[Entries taken from a collection]
▼

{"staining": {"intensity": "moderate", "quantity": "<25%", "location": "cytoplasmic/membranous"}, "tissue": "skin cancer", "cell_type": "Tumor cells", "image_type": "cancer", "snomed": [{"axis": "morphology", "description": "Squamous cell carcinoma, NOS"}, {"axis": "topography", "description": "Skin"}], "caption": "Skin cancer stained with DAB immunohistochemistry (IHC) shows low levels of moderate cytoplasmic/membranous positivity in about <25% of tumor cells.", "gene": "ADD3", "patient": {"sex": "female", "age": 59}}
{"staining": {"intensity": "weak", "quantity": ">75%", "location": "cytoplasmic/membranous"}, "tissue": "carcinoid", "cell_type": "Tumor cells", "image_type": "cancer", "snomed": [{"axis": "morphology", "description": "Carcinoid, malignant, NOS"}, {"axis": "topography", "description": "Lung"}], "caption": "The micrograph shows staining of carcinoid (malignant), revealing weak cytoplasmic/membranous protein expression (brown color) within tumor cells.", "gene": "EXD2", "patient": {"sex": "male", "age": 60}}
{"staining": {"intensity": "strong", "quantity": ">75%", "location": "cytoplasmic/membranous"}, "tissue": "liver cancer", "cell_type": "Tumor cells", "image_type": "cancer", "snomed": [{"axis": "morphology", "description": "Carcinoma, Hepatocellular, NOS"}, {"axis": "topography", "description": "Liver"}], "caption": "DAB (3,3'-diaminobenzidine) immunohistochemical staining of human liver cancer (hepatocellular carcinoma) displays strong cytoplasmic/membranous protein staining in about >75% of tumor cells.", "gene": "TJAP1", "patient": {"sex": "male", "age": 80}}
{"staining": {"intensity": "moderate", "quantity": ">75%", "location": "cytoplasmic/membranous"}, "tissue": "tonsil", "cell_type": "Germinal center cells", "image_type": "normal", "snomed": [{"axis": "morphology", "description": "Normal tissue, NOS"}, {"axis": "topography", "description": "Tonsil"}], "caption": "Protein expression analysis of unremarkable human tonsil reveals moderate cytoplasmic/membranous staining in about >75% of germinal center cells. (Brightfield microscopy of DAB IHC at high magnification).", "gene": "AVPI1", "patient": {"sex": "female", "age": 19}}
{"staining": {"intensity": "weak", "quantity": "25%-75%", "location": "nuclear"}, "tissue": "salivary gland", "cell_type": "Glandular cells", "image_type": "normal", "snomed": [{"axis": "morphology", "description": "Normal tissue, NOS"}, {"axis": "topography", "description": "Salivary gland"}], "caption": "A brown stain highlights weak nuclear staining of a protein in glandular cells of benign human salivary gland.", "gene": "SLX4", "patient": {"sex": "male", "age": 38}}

▲

Exercise requirements: Which lines of the records above contain the word "about"? Report each one.

Response below:
{"staining": {"intensity": "moderate", "quantity": "<25%", "location": "cytoplasmic/membranous"}, "tissue": "skin cancer", "cell_type": "Tumor cells", "image_type": "cancer", "snomed": [{"axis": "morphology", "description": "Squamous cell carcinoma, NOS"}, {"axis": "topography", "description": "Skin"}], "caption": "Skin cancer stained with DAB immunohistochemistry (IHC) shows low levels of moderate cytoplasmic/membranous positivity in about <25% of tumor cells.", "gene": "ADD3", "patient": {"sex": "female", "age": 59}}
{"staining": {"intensity": "strong", "quantity": ">75%", "location": "cytoplasmic/membranous"}, "tissue": "liver cancer", "cell_type": "Tumor cells", "image_type": "cancer", "snomed": [{"axis": "morphology", "description": "Carcinoma, Hepatocellular, NOS"}, {"axis": "topography", "description": "Liver"}], "caption": "DAB (3,3'-diaminobenzidine) immunohistochemical staining of human liver cancer (hepatocellular carcinoma) displays strong cytoplasmic/membranous protein staining in about >75% of tumor cells.", "gene": "TJAP1", "patient": {"sex": "male", "age": 80}}
{"staining": {"intensity": "moderate", "quantity": ">75%", "location": "cytoplasmic/membranous"}, "tissue": "tonsil", "cell_type": "Germinal center cells", "image_type": "normal", "snomed": [{"axis": "morphology", "description": "Normal tissue, NOS"}, {"axis": "topography", "description": "Tonsil"}], "caption": "Protein expression analysis of unremarkable human tonsil reveals moderate cytoplasmic/membranous staining in about >75% of germinal center cells. (Brightfield microscopy of DAB IHC at high magnification).", "gene": "AVPI1", "patient": {"sex": "female", "age": 19}}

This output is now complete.